- [Stored data entries]:
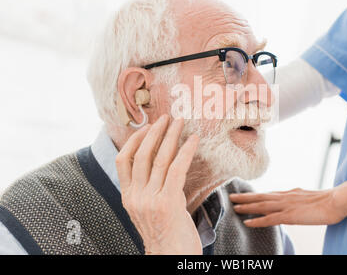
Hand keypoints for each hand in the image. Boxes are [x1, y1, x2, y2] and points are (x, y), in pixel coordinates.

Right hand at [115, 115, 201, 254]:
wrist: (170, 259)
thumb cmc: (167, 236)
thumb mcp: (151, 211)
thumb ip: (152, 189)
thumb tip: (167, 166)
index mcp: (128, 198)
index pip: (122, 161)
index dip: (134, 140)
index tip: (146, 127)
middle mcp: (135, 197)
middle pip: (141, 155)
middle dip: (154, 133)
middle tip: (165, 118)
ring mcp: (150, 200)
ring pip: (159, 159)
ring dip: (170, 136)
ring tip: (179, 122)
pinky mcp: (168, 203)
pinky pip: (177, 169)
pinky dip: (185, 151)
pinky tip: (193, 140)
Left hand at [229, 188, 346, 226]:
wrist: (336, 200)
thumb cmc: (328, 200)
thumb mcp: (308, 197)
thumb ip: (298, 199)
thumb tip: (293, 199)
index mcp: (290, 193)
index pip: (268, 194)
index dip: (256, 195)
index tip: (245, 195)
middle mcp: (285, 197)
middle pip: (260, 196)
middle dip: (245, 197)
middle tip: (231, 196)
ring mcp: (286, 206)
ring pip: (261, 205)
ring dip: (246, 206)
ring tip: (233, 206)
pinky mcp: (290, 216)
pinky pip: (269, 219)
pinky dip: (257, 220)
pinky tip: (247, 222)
--
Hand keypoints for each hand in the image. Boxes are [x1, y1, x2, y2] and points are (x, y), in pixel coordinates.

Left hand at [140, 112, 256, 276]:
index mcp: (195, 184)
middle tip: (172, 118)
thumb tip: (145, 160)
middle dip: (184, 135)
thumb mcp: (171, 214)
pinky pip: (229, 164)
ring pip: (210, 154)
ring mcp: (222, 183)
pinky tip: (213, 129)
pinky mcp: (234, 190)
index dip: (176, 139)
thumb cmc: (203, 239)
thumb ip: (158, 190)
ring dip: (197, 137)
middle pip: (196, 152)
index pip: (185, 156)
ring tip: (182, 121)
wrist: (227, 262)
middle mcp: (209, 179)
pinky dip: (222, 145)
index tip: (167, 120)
---
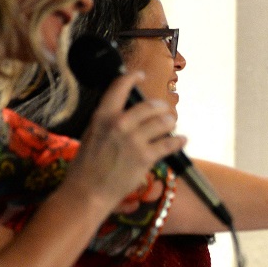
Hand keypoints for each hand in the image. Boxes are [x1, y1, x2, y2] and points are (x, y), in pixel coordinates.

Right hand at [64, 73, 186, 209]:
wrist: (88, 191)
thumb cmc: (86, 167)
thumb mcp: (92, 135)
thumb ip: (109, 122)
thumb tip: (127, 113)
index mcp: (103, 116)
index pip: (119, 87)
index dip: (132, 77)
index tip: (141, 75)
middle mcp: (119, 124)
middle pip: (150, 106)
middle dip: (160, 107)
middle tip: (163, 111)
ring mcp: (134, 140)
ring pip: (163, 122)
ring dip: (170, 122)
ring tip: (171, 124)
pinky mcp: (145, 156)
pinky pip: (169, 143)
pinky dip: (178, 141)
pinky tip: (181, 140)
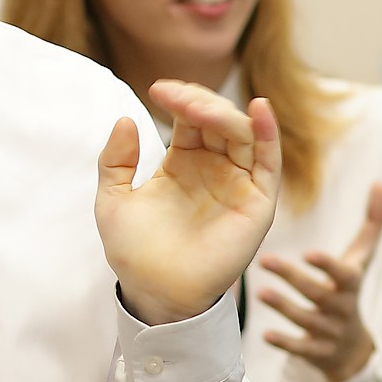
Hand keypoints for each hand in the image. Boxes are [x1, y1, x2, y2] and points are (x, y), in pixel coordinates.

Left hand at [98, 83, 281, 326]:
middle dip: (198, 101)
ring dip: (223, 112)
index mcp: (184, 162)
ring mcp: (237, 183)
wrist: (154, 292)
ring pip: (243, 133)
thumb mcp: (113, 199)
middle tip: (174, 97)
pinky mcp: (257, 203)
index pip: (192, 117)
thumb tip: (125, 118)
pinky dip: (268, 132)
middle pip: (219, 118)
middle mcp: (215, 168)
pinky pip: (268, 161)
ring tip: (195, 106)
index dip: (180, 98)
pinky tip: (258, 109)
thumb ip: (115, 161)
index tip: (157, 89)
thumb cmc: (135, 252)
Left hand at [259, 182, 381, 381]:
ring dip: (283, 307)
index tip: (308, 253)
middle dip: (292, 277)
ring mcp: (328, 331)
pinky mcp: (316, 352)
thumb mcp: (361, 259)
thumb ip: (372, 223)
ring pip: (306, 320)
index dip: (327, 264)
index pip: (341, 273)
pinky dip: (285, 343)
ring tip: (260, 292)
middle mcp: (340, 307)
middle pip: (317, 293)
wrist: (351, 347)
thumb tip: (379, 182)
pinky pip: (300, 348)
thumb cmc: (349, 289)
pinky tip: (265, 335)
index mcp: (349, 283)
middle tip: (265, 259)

- [Task]: Set down only the lines above that fall between the line holding "pinky dip: (268, 132)" and the line holding "middle tip: (265, 259)", inclusive, keeping each exact.

- [Problem solution]:
pinky dip: (268, 132)
middle pip: (219, 118)
middle mcp: (215, 168)
pinky pip: (268, 161)
ring tip: (195, 106)
index dip: (180, 98)
pinky tip: (258, 109)
thumb ip: (115, 161)
index tip: (157, 89)
thumb cmc: (135, 252)
Left hand at [259, 182, 381, 381]:
ring dip: (283, 307)
index tip: (308, 253)
middle dip: (292, 277)
ring mcp: (328, 331)
pinky mcp: (316, 352)
thumb mcp: (361, 259)
thumb ip: (372, 223)
ring pip: (306, 320)
index dip: (327, 264)
index pip: (341, 273)
pinky dip: (285, 343)
ring tip: (260, 292)
middle mcp: (340, 307)
middle pip: (317, 293)
wrist: (351, 347)
thumb tip: (379, 182)
pinky pip: (300, 348)
thumb cmc: (349, 289)
pinky tip: (265, 335)
index mcp: (349, 283)
middle tip: (265, 259)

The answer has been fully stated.